[Data for processing]
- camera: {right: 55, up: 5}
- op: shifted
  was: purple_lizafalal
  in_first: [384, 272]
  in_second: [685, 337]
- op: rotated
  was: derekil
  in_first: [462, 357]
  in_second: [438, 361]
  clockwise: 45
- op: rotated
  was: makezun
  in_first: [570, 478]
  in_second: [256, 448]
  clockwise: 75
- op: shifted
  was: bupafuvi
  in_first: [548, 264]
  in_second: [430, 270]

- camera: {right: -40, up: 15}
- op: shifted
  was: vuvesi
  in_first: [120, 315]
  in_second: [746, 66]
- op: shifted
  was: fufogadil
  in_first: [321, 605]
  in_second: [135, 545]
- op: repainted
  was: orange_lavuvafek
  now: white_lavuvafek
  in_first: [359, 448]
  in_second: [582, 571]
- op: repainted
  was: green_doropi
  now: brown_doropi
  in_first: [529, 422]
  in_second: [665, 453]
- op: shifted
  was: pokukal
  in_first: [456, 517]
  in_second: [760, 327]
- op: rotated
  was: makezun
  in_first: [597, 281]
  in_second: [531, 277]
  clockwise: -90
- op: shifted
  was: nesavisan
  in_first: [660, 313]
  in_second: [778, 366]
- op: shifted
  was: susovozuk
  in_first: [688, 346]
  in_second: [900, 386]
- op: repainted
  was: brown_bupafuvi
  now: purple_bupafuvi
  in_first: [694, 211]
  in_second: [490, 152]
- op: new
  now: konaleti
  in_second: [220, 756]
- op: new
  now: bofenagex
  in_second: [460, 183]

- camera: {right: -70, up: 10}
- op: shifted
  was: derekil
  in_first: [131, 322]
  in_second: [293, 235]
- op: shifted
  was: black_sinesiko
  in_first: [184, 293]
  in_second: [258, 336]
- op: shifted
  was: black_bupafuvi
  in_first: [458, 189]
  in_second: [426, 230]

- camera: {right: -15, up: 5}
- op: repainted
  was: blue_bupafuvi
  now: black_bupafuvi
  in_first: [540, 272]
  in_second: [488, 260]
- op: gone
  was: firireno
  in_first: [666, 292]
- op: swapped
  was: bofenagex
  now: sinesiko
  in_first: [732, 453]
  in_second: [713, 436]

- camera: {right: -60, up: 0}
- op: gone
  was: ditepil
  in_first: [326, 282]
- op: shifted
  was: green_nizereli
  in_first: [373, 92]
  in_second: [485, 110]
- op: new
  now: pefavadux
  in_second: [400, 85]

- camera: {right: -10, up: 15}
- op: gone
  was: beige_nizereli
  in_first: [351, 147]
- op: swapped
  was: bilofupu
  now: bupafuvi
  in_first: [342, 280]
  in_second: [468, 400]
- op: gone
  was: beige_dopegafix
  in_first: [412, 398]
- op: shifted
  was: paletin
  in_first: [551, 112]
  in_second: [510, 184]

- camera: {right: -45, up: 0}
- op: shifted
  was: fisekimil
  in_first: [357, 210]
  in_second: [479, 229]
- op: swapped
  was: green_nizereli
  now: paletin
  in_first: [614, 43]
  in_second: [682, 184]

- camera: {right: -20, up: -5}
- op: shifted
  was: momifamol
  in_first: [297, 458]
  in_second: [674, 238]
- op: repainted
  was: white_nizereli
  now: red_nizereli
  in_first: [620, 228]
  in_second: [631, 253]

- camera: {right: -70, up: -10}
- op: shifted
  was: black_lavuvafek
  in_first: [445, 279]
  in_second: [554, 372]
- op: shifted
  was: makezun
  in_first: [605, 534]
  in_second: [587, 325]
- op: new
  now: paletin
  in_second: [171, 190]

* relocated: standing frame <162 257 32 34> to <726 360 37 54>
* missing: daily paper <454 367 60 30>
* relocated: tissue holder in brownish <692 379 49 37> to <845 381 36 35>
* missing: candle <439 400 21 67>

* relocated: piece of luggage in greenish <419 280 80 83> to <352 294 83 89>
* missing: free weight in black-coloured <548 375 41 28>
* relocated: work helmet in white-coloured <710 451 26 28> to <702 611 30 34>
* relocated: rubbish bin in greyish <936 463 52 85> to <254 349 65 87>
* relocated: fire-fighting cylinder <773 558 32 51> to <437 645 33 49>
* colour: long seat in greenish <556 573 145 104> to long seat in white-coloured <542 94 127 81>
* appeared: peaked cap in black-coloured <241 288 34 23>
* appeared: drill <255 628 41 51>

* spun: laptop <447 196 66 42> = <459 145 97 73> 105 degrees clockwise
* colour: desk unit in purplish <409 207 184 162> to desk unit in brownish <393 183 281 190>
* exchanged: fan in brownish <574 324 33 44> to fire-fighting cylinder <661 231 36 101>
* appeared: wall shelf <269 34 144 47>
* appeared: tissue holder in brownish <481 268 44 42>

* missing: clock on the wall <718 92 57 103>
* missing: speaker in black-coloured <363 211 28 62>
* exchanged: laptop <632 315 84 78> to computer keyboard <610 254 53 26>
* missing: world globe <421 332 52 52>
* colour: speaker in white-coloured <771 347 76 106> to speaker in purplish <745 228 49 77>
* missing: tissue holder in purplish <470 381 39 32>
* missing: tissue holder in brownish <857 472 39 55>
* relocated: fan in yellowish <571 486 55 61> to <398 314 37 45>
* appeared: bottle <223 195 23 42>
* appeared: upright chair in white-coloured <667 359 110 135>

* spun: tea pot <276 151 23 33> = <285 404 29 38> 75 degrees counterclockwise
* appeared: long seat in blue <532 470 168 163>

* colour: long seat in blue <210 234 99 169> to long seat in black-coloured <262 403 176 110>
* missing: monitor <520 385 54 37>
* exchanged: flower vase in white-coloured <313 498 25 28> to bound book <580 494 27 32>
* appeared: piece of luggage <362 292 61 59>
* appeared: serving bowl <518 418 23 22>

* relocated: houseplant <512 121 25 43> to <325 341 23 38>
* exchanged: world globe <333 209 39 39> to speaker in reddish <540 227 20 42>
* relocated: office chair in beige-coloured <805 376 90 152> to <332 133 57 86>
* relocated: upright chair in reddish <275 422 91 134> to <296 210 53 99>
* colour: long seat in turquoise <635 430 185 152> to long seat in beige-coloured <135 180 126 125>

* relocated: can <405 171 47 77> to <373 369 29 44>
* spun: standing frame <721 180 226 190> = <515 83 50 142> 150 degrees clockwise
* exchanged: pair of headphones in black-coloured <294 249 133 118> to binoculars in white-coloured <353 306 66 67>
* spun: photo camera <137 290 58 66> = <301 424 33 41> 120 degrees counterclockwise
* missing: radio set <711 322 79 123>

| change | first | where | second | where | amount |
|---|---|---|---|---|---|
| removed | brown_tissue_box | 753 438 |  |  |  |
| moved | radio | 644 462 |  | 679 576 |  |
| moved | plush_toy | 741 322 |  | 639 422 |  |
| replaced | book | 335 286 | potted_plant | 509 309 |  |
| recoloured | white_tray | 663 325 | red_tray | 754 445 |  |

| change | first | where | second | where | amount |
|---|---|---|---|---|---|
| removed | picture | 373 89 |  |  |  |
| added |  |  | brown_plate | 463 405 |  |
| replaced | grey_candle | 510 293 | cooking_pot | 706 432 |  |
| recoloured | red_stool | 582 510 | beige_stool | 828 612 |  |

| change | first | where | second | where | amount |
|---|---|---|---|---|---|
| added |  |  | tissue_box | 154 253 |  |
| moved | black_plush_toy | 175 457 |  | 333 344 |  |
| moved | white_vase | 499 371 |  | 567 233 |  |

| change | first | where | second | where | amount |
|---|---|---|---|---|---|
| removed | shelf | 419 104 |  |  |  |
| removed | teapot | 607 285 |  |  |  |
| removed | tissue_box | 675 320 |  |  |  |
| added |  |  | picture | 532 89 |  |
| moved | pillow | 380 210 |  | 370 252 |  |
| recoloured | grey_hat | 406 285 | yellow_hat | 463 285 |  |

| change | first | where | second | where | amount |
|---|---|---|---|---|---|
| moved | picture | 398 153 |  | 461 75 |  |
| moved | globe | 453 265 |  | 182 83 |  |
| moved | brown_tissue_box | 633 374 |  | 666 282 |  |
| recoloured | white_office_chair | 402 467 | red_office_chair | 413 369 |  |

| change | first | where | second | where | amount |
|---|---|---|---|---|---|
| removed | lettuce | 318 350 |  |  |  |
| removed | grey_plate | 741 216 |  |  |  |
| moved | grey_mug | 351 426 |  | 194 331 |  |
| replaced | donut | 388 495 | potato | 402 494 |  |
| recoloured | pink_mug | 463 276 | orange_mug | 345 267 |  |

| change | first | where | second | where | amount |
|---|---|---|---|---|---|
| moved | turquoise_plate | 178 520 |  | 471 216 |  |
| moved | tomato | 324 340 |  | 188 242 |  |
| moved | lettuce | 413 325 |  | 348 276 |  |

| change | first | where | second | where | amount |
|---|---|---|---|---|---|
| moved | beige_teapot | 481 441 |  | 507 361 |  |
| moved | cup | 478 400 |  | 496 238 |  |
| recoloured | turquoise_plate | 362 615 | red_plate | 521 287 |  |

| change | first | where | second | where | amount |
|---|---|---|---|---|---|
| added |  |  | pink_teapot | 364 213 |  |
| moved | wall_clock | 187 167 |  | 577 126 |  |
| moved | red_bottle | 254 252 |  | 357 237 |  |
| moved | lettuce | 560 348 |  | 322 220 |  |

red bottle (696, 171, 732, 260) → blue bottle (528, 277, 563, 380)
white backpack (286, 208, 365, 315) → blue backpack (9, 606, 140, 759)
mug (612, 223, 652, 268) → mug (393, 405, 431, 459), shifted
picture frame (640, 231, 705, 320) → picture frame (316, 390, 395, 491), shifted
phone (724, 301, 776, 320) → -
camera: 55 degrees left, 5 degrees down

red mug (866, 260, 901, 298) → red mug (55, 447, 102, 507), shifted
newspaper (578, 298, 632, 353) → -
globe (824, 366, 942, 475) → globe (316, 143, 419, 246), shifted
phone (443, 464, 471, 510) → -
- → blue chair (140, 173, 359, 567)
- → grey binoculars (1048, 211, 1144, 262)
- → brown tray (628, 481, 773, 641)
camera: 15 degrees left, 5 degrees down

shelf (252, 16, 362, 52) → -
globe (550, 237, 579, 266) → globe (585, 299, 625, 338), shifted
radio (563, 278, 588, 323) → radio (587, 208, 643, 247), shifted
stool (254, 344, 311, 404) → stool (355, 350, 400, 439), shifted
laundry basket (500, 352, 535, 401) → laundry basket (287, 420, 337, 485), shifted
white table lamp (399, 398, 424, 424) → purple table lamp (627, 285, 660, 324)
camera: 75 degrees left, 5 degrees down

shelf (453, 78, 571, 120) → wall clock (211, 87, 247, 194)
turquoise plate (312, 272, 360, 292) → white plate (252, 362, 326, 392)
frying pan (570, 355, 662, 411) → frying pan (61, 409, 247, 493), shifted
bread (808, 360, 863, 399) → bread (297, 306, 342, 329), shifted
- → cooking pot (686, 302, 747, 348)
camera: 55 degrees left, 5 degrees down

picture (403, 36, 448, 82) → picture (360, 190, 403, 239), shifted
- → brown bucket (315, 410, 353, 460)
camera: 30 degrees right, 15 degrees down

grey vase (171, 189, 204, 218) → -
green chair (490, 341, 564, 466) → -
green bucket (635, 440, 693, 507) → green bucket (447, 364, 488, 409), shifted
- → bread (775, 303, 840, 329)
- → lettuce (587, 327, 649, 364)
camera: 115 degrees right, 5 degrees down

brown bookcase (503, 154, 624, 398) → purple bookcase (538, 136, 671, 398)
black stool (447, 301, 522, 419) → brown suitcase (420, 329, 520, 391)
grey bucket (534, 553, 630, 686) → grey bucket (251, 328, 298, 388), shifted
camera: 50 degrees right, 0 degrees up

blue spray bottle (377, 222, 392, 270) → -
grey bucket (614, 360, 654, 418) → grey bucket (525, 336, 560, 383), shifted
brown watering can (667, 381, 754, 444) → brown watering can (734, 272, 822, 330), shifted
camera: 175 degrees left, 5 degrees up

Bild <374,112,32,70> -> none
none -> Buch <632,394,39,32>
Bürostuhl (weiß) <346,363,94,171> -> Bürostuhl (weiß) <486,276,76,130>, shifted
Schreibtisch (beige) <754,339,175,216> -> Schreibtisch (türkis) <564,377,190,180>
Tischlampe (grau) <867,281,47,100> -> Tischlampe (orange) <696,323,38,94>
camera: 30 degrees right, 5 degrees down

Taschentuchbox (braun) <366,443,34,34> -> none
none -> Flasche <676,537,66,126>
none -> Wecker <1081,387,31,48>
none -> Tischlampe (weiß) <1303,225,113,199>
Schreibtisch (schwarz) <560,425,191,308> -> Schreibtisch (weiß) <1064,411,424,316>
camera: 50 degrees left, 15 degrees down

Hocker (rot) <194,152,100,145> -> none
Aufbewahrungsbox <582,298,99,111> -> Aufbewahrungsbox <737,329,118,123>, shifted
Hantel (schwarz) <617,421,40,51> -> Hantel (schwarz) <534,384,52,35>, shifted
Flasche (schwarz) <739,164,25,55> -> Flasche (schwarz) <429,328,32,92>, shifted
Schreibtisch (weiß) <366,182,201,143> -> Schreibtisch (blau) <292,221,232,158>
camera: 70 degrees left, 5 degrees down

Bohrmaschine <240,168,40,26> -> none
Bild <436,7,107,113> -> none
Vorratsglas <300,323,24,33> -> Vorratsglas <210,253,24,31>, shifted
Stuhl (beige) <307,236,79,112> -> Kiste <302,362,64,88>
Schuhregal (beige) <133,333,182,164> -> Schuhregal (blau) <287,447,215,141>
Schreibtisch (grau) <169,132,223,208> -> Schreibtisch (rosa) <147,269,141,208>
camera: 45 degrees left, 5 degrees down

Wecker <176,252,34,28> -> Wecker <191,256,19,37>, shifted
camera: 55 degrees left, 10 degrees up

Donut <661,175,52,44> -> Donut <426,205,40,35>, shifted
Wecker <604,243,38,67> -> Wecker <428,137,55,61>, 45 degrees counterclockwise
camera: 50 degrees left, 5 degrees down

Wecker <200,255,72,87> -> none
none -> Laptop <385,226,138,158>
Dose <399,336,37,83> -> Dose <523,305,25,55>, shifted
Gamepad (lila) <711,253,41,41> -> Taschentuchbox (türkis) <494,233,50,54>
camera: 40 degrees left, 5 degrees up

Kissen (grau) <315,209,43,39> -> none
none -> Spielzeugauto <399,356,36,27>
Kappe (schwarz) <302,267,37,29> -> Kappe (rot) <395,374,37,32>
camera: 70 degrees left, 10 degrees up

[What the task asks]
Reproduce exactly, please, only the lines from the start of the data above to the line that contains "in_first: [548, 264]", with both ends kept.

[Response below]
- camera: {right: 55, up: 5}
- op: shifted
  was: purple_lizafalal
  in_first: [384, 272]
  in_second: [685, 337]
- op: rotated
  was: derekil
  in_first: [462, 357]
  in_second: [438, 361]
  clockwise: 45
- op: rotated
  was: makezun
  in_first: [570, 478]
  in_second: [256, 448]
  clockwise: 75
- op: shifted
  was: bupafuvi
  in_first: [548, 264]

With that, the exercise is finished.